The Wildcats play up-tempo basketball. They space the floor. They share the ball. They deploy a European style reinforced by the recruitment of many impressive foreign-born players. They look far more like the teams Lute Olson built during his reign of domination in Tucson than what Sean Miller produced before his exile.
Lloyd has turned out to be a home-run hire for Arizona. Smart basketball people on the West coast insist there would be no powerhouse at Gonzaga if not for Lute Olson’s Wildcats. And now Gonzaga has returned the favor in the shape of a former Zags assistant coach who has quickly returned Arizona to national prominence.
Lloyd likes his team to play free, to figure things out on their own. He rarely calls a timeout in moments of duress.

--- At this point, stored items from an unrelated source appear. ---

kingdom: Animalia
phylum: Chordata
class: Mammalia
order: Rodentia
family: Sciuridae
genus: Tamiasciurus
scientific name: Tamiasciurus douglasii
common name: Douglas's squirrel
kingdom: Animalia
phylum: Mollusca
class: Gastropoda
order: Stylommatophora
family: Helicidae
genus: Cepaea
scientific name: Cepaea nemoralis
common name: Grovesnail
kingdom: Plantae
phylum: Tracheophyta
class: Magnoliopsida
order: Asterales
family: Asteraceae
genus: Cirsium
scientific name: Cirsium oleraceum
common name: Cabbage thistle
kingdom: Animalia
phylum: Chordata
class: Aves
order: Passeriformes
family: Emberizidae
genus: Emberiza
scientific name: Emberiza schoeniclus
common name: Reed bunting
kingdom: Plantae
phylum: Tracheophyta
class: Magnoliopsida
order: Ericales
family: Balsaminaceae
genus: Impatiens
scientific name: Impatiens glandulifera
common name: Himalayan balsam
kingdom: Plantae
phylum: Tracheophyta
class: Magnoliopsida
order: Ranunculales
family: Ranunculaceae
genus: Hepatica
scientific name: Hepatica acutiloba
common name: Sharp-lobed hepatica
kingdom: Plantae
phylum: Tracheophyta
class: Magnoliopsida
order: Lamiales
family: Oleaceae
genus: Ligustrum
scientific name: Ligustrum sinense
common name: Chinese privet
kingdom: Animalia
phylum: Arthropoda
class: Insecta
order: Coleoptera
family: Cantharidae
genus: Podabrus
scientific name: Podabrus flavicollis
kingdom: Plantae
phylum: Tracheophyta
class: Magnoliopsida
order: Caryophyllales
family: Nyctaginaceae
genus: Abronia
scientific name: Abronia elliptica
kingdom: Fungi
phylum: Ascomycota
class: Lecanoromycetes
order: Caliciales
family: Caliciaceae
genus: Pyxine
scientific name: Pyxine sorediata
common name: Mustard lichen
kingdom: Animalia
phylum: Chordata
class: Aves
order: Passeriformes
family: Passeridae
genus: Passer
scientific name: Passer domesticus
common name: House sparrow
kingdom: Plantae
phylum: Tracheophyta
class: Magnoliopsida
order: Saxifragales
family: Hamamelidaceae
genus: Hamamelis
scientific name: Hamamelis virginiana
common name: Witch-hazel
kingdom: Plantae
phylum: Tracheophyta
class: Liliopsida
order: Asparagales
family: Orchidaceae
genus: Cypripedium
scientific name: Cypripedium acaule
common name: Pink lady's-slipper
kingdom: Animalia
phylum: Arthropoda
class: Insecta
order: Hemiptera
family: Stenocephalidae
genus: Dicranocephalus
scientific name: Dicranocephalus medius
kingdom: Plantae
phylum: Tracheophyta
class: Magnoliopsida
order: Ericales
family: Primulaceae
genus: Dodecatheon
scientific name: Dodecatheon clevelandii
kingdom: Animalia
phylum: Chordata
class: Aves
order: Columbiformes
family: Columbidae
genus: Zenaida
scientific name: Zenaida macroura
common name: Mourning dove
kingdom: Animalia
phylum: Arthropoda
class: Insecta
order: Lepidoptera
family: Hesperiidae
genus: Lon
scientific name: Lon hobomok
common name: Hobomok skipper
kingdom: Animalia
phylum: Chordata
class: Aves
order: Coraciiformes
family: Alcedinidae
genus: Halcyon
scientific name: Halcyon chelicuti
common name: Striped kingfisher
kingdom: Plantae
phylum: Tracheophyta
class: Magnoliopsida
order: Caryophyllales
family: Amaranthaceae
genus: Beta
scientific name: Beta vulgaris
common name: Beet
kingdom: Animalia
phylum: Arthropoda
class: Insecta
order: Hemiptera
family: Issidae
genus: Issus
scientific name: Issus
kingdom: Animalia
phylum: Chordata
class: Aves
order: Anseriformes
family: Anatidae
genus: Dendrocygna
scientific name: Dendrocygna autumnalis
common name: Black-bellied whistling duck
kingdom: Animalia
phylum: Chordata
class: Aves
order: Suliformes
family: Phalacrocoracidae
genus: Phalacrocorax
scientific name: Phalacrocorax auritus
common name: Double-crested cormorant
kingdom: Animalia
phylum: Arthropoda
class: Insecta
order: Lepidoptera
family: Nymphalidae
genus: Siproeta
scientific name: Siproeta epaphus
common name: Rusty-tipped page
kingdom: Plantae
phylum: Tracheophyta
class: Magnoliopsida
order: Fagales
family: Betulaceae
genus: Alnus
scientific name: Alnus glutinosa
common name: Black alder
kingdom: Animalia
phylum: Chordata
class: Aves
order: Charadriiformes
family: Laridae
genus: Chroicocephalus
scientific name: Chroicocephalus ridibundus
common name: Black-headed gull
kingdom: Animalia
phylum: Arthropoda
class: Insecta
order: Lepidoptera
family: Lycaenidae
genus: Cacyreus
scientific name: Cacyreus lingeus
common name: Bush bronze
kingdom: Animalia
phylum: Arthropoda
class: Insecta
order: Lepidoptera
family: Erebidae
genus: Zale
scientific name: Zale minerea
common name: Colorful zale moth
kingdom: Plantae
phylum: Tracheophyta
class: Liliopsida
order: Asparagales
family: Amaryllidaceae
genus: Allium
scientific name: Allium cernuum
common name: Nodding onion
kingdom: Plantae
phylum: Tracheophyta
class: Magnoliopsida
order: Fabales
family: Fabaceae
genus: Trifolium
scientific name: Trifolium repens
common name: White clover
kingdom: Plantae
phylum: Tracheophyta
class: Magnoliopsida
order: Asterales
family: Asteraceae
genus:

And that brings us to the second half of Saturday’s game.
Whatever Hurley said at halftime clearly had an impact. The Sun Devils returned to the court and promptly defended at an elite level. They pressed after made baskets. They went on an 18-4 run that turned their arena into a madhouse, drowning out the Arizona faithful. They made it difficult for the Wildcats to get a shot off on most possessions, bottling up a team that had been averaging 90 points per game.
They generated their offense through their pit bull brand defense, producing a staggering sequence of turnovers and dunks. They exposed the only flaw on Arizona’s roster, the kind of scorer who can create buckets on command and stop droughts in progress.
ASU even made Lloyd call timeout to regroup.
But after closing within two points, it all slipped away from Hurley’s crew, a team that reverted to missing three-point shots and losing its first Pac-12 game of the season.
In the end, there was reason for both fan bases to feel good about their New Year’s Eve showdown. Arizona fans left with trolling rights, honking their horns on their way out of Tempe. ASU fans took solace in a long stretch of second-half basketball when the Sun Devils truly smothered a juggernaut. And if Hurley’s club can bottle and duplicate their second-half performance and stack home wins against Washington State and Washington in the coming week, they will be in great shape entering 2023.